I was too annoyed to continue, or to inform my friend that she could have been right, so I hung up the phone. Now I would have to go out to the ATM, withdraw money, take the bus and go to a bank. That sucks. How much do I even have in my account? Lemme check. I logged on to my bank only to find, horror of horrors, that the said amount has been deducted from my account already. What? I picked up the phone again, this time with a perceptible irritation in my voice.

“You did tell me that my last transaction was declined, without reason, right?”

“Yes sir.”

“I have just checked my account balance, and guess what, the money has been deducted.”

“Oh yes sir, that happens. The money is not with WU. We have not charged you for the transaction, but your bank may have removed it because you authorized it to while completing the form online.”

“What?”

“Yes sir. If you’d call them, they’d tell you how soon the money would be returned. It shouldn’t be more than 5 to 7 business days.”

“Let me get this straight,” I said. “You won’t complete my transaction for an unknown reason, yet you can keep my money for seven days?”

“No sir. The money is with the bank. Not with us.”

“This doesn’t make sense,” I replied, “And I won’t wait for another seven days. You either reverse the deduction right now or give me a reason for why you are not completing my transaction.”

“Please talk slowly sir,” She said. “I’m having trouble hearing you now.”

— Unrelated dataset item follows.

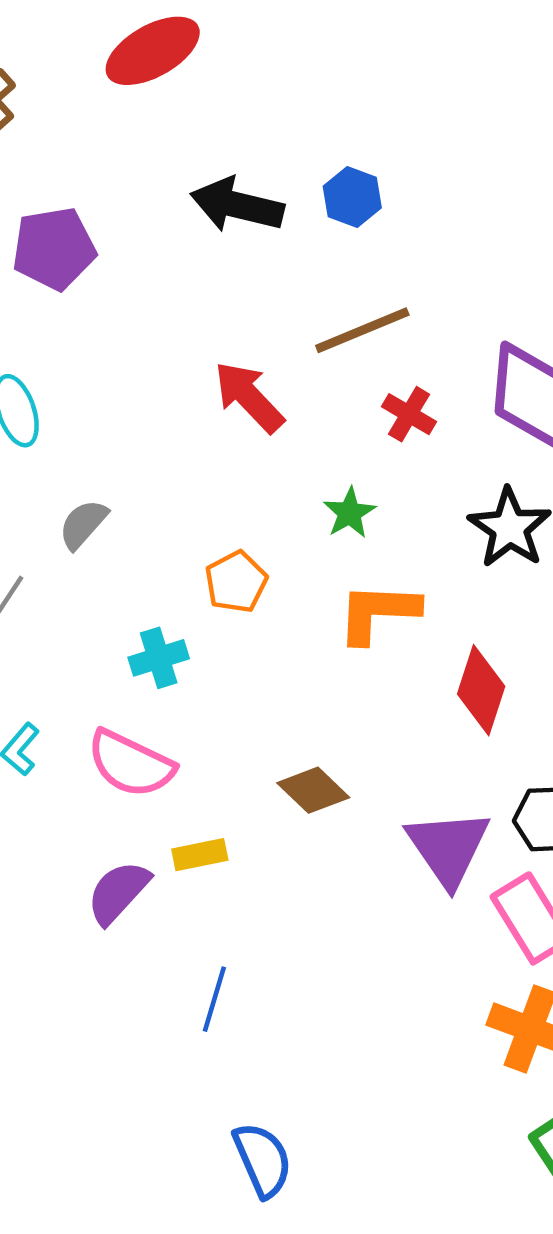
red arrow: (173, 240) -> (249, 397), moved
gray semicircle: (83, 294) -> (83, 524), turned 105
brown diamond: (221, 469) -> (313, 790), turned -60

“Alright ma’am. The problem is that I NEED to send that money today, and I don’t have enough money in my account to try again, so you will have put my money back in there right now, or I won’t let you go.”

“Sir, there’s nothing we can do. You’ll have to contact your bank.”

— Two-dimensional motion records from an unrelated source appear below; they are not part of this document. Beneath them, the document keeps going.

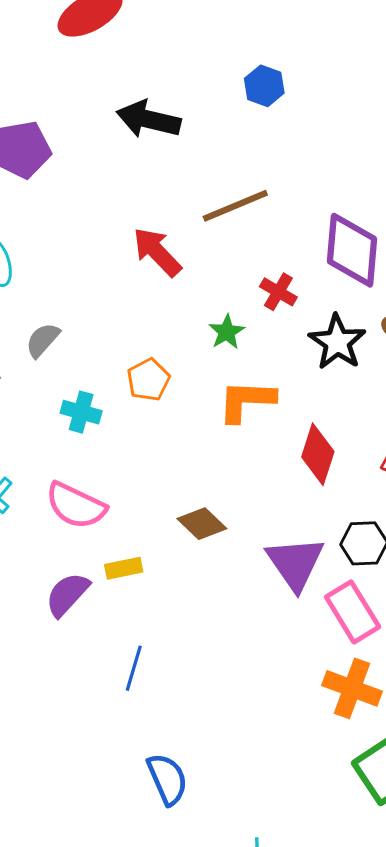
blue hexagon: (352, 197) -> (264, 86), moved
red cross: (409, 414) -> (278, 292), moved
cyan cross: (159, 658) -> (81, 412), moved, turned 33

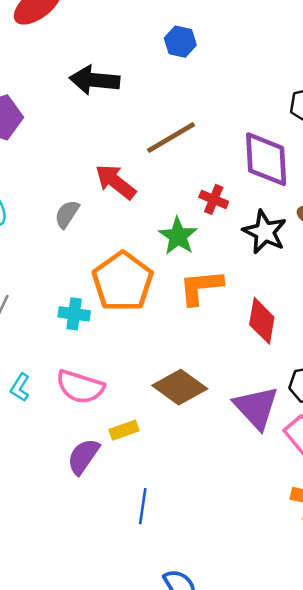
green star: (227, 332) -> (178, 236), size x1.4
gray semicircle: (43, 340) -> (67, 214), moved
orange pentagon: (148, 380) -> (123, 282), size x1.8
brown diamond: (202, 524) -> (180, 387), size x1.4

There is nothing I hate more than bottlenecks, and I knew right then that my bank would take at least 5 days to rectify this situation, which was none of my fault. It was enough insult to be denied the chance to send money from the comfort of my room. But to add the injury of having my money to use while I wait? Nope, I aint taking it.

So I said, “please let me speak with your supervisor if you can’t handle this.” I’d been told that this always helps.

“No problem sir. Give me a minute,” she said, and put me on hold.

He came on the line soon enough, and after listening to my rant, explained that the transaction was declined because I had given the wrong answer to a question during the final verification call. That’s crazy, I said. I doubt that could have been possible because I took extra efforts to be sure that everything was accurate. He apologized again profusely and said the money was with the bank. Still.

“Is there anyway you could reverse the declined transaction so that I can do it again, now that you can confirm my identity?”

“No sir. It’s not that easy. It’s all for security reasons. You may try again tomorrow, but I’d advise that you go to a physical location to send it.”

“So what about my money that has now been deducted?” I asked.

“Hold on a minute, let me speak with you bank to know when they’d return it.”

“They’d better return it right now, or I’m not taking it gently.”

“Don’t worry. Just hold on for a minute while I speak with them.”

After a few mins, he got back on the line to tell me that my money had been returned. I checked and it was so. On top of that, he offered me a promotion code with which I could go to a physical location and get 50% off the sending fees. What else could I ask for? I hung up, satisfied. The money has now been sent, and successfully received, although I had to take a bus to get to the physical location not so close by. But it was not that bad. I got a free ride by my professor, and I was able to shop for some groceries. And the 50% discount didn’t hurt either. It is not too bad a customer service experience, but I would like not to have to go through such stress if I can just send the money online, from the comfort of my room.

PS: The money was towards to Jos Red Cross relief efforts.